→ **Task item**
Keep the pictures out and restate every record exactly.

=-=-=

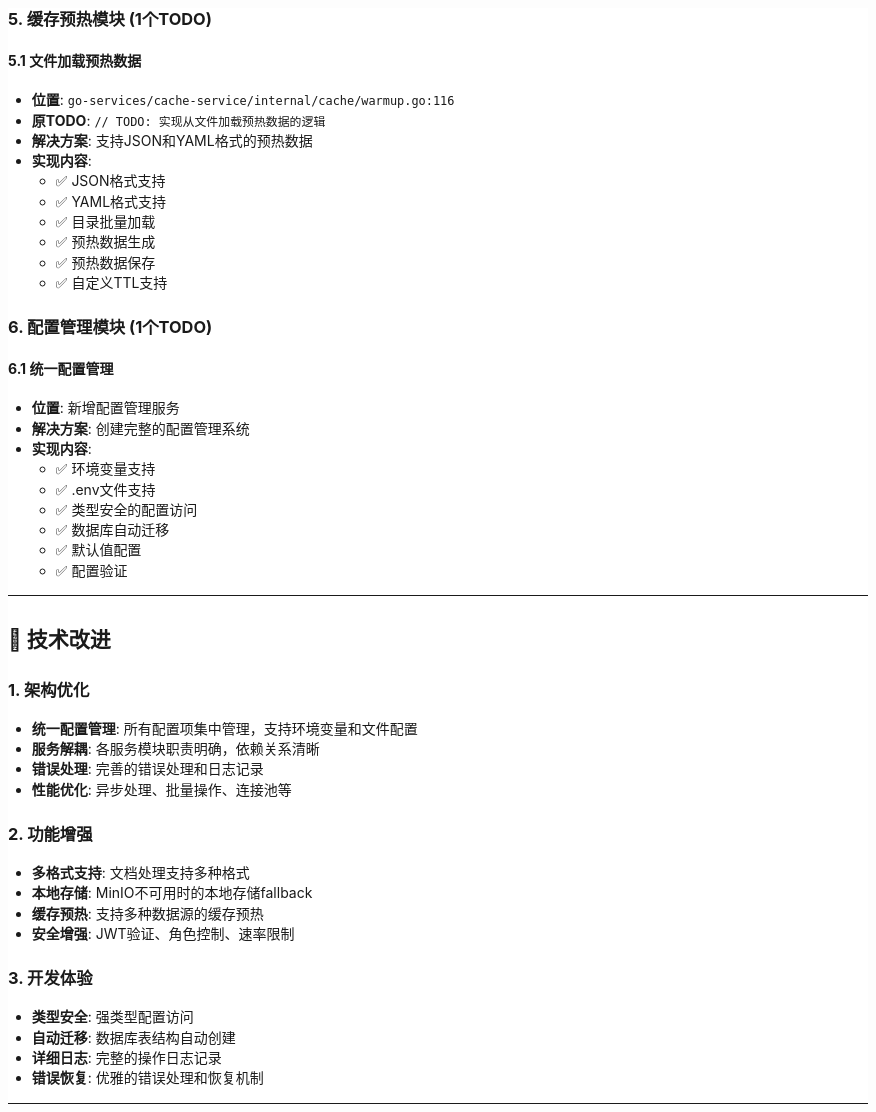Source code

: ### 5. 缓存预热模块 (1个TODO)

#### 5.1 文件加载预热数据
- **位置**: `go-services/cache-service/internal/cache/warmup.go:116`
- **原TODO**: `// TODO: 实现从文件加载预热数据的逻辑`
- **解决方案**: 支持JSON和YAML格式的预热数据
- **实现内容**:
  - ✅ JSON格式支持
  - ✅ YAML格式支持
  - ✅ 目录批量加载
  - ✅ 预热数据生成
  - ✅ 预热数据保存
  - ✅ 自定义TTL支持

### 6. 配置管理模块 (1个TODO)

#### 6.1 统一配置管理
- **位置**: 新增配置管理服务
- **解决方案**: 创建完整的配置管理系统
- **实现内容**:
  - ✅ 环境变量支持
  - ✅ .env文件支持
  - ✅ 类型安全的配置访问
  - ✅ 数据库自动迁移
  - ✅ 默认值配置
  - ✅ 配置验证

---

## 🚀 技术改进

### 1. 架构优化
- **统一配置管理**: 所有配置项集中管理，支持环境变量和文件配置
- **服务解耦**: 各服务模块职责明确，依赖关系清晰
- **错误处理**: 完善的错误处理和日志记录
- **性能优化**: 异步处理、批量操作、连接池等

### 2. 功能增强
- **多格式支持**: 文档处理支持多种格式
- **本地存储**: MinIO不可用时的本地存储fallback
- **缓存预热**: 支持多种数据源的缓存预热
- **安全增强**: JWT验证、角色控制、速率限制

### 3. 开发体验
- **类型安全**: 强类型配置访问
- **自动迁移**: 数据库表结构自动创建
- **详细日志**: 完整的操作日志记录
- **错误恢复**: 优雅的错误处理和恢复机制

---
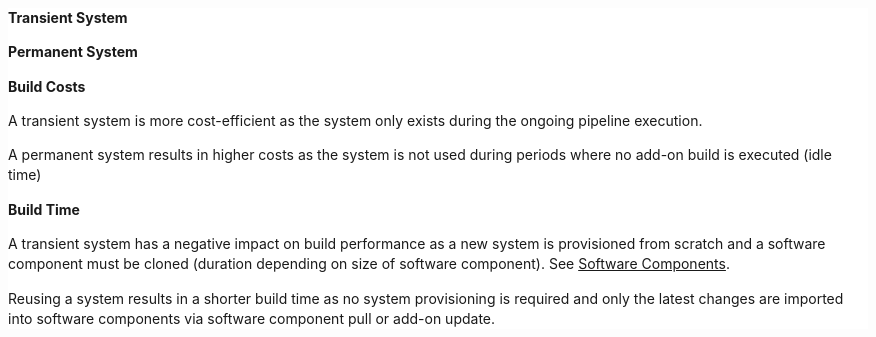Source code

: **Transient System**



</td>
<td valign="top">

**Permanent System**



</td>
</tr>
<tr>
<td valign="top">

**Build Costs**



</td>
<td valign="top">

A transient system is more cost-efficient as the system only exists during the ongoing pipeline execution.



</td>
<td valign="top">

A permanent system results in higher costs as the system is not used during periods where no add-on build is executed \(idle time\)



</td>
</tr>
<tr>
<td valign="top">

**Build Time**



</td>
<td valign="top">

A transient system has a negative impact on build performance as a new system is provisioned from scratch and a software component must be cloned \(duration depending on size of software component\). See [Software Components](software-components-58480f4.md).



</td>
<td valign="top">

Reusing a system results in a shorter build time as no system provisioning is required and only the latest changes are imported into software components via software component pull or add-on update.



</td>
</tr>
</table>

=-=-=

→ **Answer for this exercise**
Source code

: ### 5. 缓存预热模块 (1个TODO)

#### 5.1 文件加载预热数据
- **位置**: `go-services/cache-service/internal/cache/warmup.go:116`
- **原TODO**: `// TODO: 实现从文件加载预热数据的逻辑`
- **解决方案**: 支持JSON和YAML格式的预热数据
- **实现内容**:
  - ✅ JSON格式支持
  - ✅ YAML格式支持
  - ✅ 目录批量加载
  - ✅ 预热数据生成
  - ✅ 预热数据保存
  - ✅ 自定义TTL支持

### 6. 配置管理模块 (1个TODO)

#### 6.1 统一配置管理
- **位置**: 新增配置管理服务
- **解决方案**: 创建完整的配置管理系统
- **实现内容**:
  - ✅ 环境变量支持
  - ✅ .env文件支持
  - ✅ 类型安全的配置访问
  - ✅ 数据库自动迁移
  - ✅ 默认值配置
  - ✅ 配置验证

---

## 🚀 技术改进

### 1. 架构优化
- **统一配置管理**: 所有配置项集中管理，支持环境变量和文件配置
- **服务解耦**: 各服务模块职责明确，依赖关系清晰
- **错误处理**: 完善的错误处理和日志记录
- **性能优化**: 异步处理、批量操作、连接池等

### 2. 功能增强
- **多格式支持**: 文档处理支持多种格式
- **本地存储**: MinIO不可用时的本地存储fallback
- **缓存预热**: 支持多种数据源的缓存预热
- **安全增强**: JWT验证、角色控制、速率限制

### 3. 开发体验
- **类型安全**: 强类型配置访问
- **自动迁移**: 数据库表结构自动创建
- **详细日志**: 完整的操作日志记录
- **错误恢复**: 优雅的错误处理和恢复机制

---
Source code

: **Transient System**



</td>
<td valign="top">

**Permanent System**



</td>
</tr>
<tr>
<td valign="top">

**Build Costs**



</td>
<td valign="top">

A transient system is more cost-efficient as the system only exists during the ongoing pipeline execution.



</td>
<td valign="top">

A permanent system results in higher costs as the system is not used during periods where no add-on build is executed \(idle time\)



</td>
</tr>
<tr>
<td valign="top">

**Build Time**



</td>
<td valign="top">

A transient system has a negative impact on build performance as a new system is provisioned from scratch and a software component must be cloned \(duration depending on size of software component\). See [Software Components](software-components-58480f4.md).



</td>
<td valign="top">

Reusing a system results in a shorter build time as no system provisioning is required and only the latest changes are imported into software components via software component pull or add-on update.



</td>
</tr>
</table>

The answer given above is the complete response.